DDD technology expanded to other major cities, By 1960, it was available in a few places in Canada, as well as most large American cities. This decade is notable for implementation of some thirty more area codes, including in Alaska, Hawaii, and the Caribbean.

===1960 to 1981===
Major progress may be noted in provisioning DDD service. Long-distance billing was computerized in the 1960s to the early 1980s. Few area codes were introduced during this time. Toll-free 800-service was introduced. Service demands in the largest American cities of New York and greater Los Angeles area resulted in the first use of interchangeable central office codes (NXX). All-number calling was implemented, replacing 2L-5N telephone numbers. A very small number of places still did not use a seven-digit numbering plan by 1981.

===1981 to 1994===
New area code assignments were increasing in the 1980s. From 1990 to 1994, all remaining assignable codes entered service. The exhaustion of NXX codes necessitated interchangeable codes in several more area codes. Ten-digit dialing, or 1+10D, was implemented in area codes with interchangeable NXX codes. Protected dialing plans as in national capital areas were discontinued to help meet demand without area code relief. As 1994 neared its end, ten-digit dialing became required throughout the numbering plan in preparation for interchangeable NPA codes.
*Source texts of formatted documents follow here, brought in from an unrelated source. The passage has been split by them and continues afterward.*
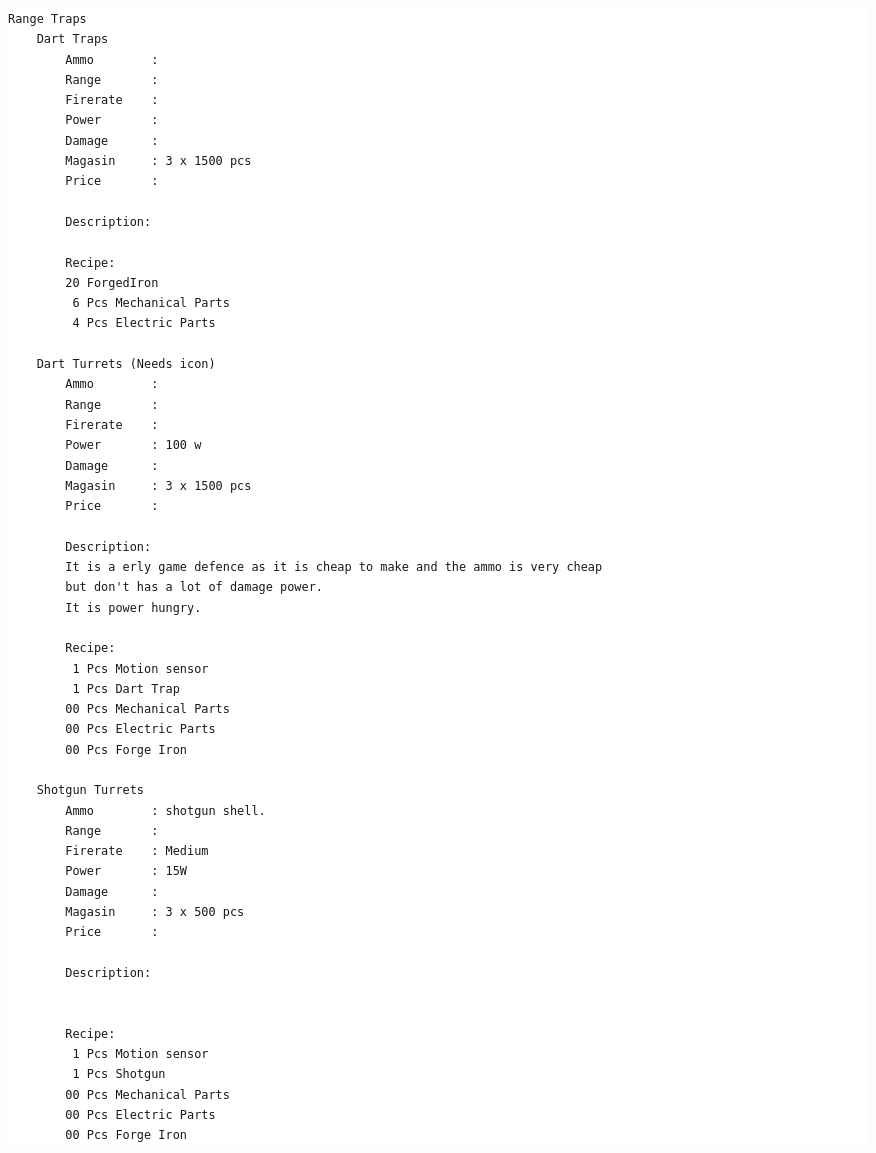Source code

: 	Range Traps
		Dart Traps
			Ammo		: 
			Range		: 
			Firerate	: 
			Power		:  
			Damage		: 
			Magasin		: 3 x 1500 pcs
			Price		: 
			
			Description:
			
			Recipe:
			20 ForgedIron
			 6 Pcs Mechanical Parts
			 4 Pcs Electric Parts
		
		Dart Turrets (Needs icon)
			Ammo		: 
			Range		: 
			Firerate	: 
			Power		: 100 w 
			Damage		: 
			Magasin		: 3 x 1500 pcs
			Price		: 
			
			Description:
			It is a erly game defence as it is cheap to make and the ammo is very cheap
			but don't has a lot of damage power.
			It is power hungry.
			
			Recipe:
			 1 Pcs Motion sensor
			 1 Pcs Dart Trap
			00 Pcs Mechanical Parts
			00 Pcs Electric Parts
			00 Pcs Forge Iron
		
		Shotgun Turrets
			Ammo		: shotgun shell.
			Range		: 
			Firerate	: Medium
			Power		: 15W
			Damage		: 
			Magasin		: 3 x 500 pcs
			Price		: 
			
			Description:
			
			
			Recipe:
			 1 Pcs Motion sensor
			 1 Pcs Shotgun
			00 Pcs Mechanical Parts
			00 Pcs Electric Parts
			00 Pcs Forge Iron
			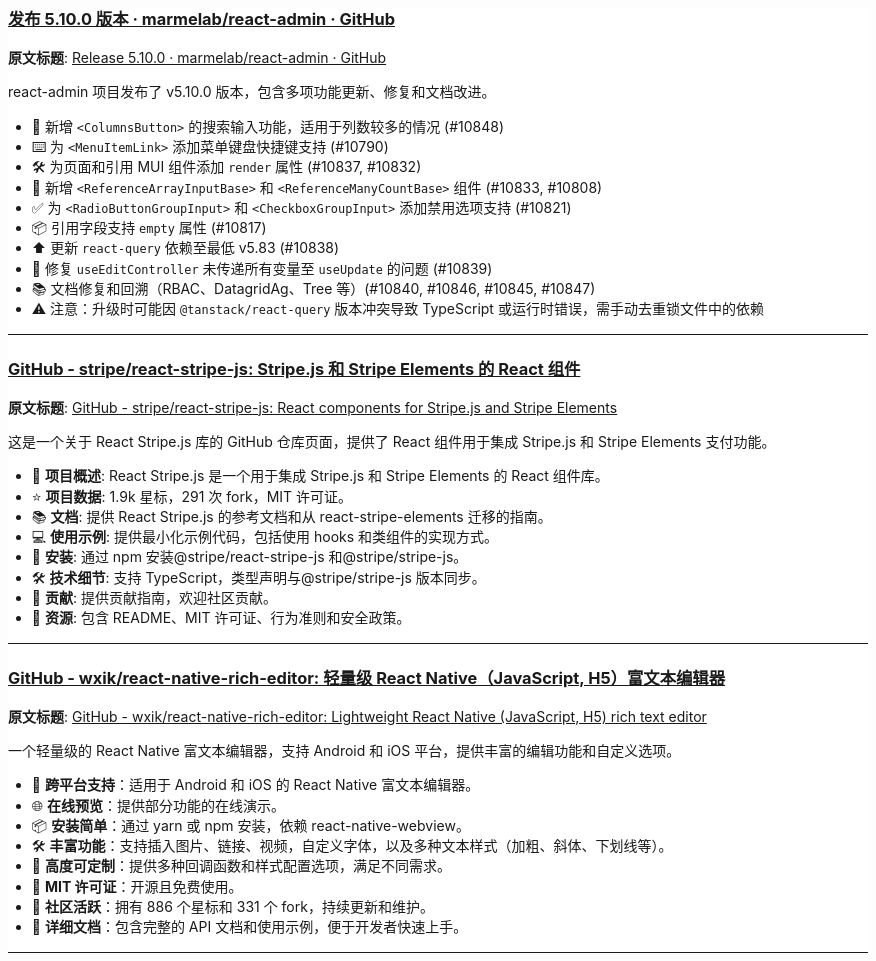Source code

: 
### [发布 5.10.0 版本 · marmelab/react-admin · GitHub](https://github.com/marmelab/react-admin/releases/tag/v5.10.0)

**原文标题**: [Release 5.10.0 · marmelab/react-admin · GitHub](https://github.com/marmelab/react-admin/releases/tag/v5.10.0)

react-admin 项目发布了 v5.10.0 版本，包含多项功能更新、修复和文档改进。

- 🚀 新增 `<ColumnsButton>` 的搜索输入功能，适用于列数较多的情况 (#10848)  
- ⌨️ 为 `<MenuItemLink>` 添加菜单键盘快捷键支持 (#10790)  
- 🛠️ 为页面和引用 MUI 组件添加 `render` 属性 (#10837, #10832)  
- 🔄 新增 `<ReferenceArrayInputBase>` 和 `<ReferenceManyCountBase>` 组件 (#10833, #10808)  
- ✅ 为 `<RadioButtonGroupInput>` 和 `<CheckboxGroupInput>` 添加禁用选项支持 (#10821)  
- 📦 引用字段支持 `empty` 属性 (#10817)  
- ⬆️ 更新 `react-query` 依赖至最低 v5.83 (#10838)  
- 🐛 修复 `useEditController` 未传递所有变量至 `useUpdate` 的问题 (#10839)  
- 📚 文档修复和回溯（RBAC、DatagridAg、Tree 等）(#10840, #10846, #10845, #10847)  
- ⚠️ 注意：升级时可能因 `@tanstack/react-query` 版本冲突导致 TypeScript 或运行时错误，需手动去重锁文件中的依赖

---

### [GitHub - stripe/react-stripe-js: Stripe.js 和 Stripe Elements 的 React 组件](https://github.com/stripe/react-stripe-js)

**原文标题**: [GitHub - stripe/react-stripe-js: React components for Stripe.js and Stripe Elements](https://github.com/stripe/react-stripe-js)

这是一个关于 React Stripe.js 库的 GitHub 仓库页面，提供了 React 组件用于集成 Stripe.js 和 Stripe Elements 支付功能。

- 🚀 **项目概述**: React Stripe.js 是一个用于集成 Stripe.js 和 Stripe Elements 的 React 组件库。
- ⭐ **项目数据**: 1.9k 星标，291 次 fork，MIT 许可证。
- 📚 **文档**: 提供 React Stripe.js 的参考文档和从 react-stripe-elements 迁移的指南。
- 💻 **使用示例**: 提供最小化示例代码，包括使用 hooks 和类组件的实现方式。
- 🔧 **安装**: 通过 npm 安装@stripe/react-stripe-js 和@stripe/stripe-js。
- 🛠 **技术细节**: 支持 TypeScript，类型声明与@stripe/stripe-js 版本同步。
- 🤝 **贡献**: 提供贡献指南，欢迎社区贡献。
- 🔗 **资源**: 包含 README、MIT 许可证、行为准则和安全政策。

---

### [GitHub - wxik/react-native-rich-editor: 轻量级 React Native（JavaScript, H5）富文本编辑器](https://github.com/wxik/react-native-rich-editor)

**原文标题**: [GitHub - wxik/react-native-rich-editor: Lightweight React Native (JavaScript, H5) rich text editor](https://github.com/wxik/react-native-rich-editor)

一个轻量级的 React Native 富文本编辑器，支持 Android 和 iOS 平台，提供丰富的编辑功能和自定义选项。

- 📱 **跨平台支持**：适用于 Android 和 iOS 的 React Native 富文本编辑器。
- 🌐 **在线预览**：提供部分功能的在线演示。
- 📦 **安装简单**：通过 yarn 或 npm 安装，依赖 react-native-webview。
- 🛠 **丰富功能**：支持插入图片、链接、视频，自定义字体，以及多种文本样式（加粗、斜体、下划线等）。
- 🔧 **高度可定制**：提供多种回调函数和样式配置选项，满足不同需求。
- 📜 **MIT 许可证**：开源且免费使用。
- 🌟 **社区活跃**：拥有 886 个星标和 331 个 fork，持续更新和维护。
- 📖 **详细文档**：包含完整的 API 文档和使用示例，便于开发者快速上手。

---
All local numbers now had seven-digit, as the last technological hold-outs had given way to modern switching technology. The concept of a ten-digit local number was conceived, as New York had an overlay code (917, implemented in 1992), but seven-digit dialing was still the norm.

===1995 to 2019===
Interchangeable NPA codes were introduced in Washington state and Alabama, and some forty new area codes were introduced in 1999 as relief was implemented for pent-up demand. This included two additional toll-free prefixes as the 888 code was quickly exhausted. Since 1999, a more steady rate of area code introductions has taken place, the rate being slower due to one or more factors:
- economic recession
- consumer resistance
- conservation measures or regulatory measures
- pent-up demand being satisfied
- new market entrants leaving the business.

With overlays in several areas (the relief method of choice in Canada since 2000), ten-digit local numbers were supplanting seven-digit dialing; by 2024, only one Canadian area code (867) was still single-code areas (no overlay) and allowed seven-digit local dialling. (In the 867 area code, ten-digit dialling is required in the City of Yellowknife.) Although fewer American area codes were overlaid, seven-digit dialing was also disappearing in the United States.

===2020 to present===

On July 16, 2020, the FCC adopted rules to establish 988 as the three-digit phone number for the National Suicide Prevention Lifeline. This required 82 area codes to switch to mandatory ten-digit dialing by October 24, 2021, because they had already used 988 as a central office code.

Similar transitions are scheduled in most parts of the remaining single-code areas in Canada by May 31, 2023, due in part to the rollout of 9-8-8 service in that country.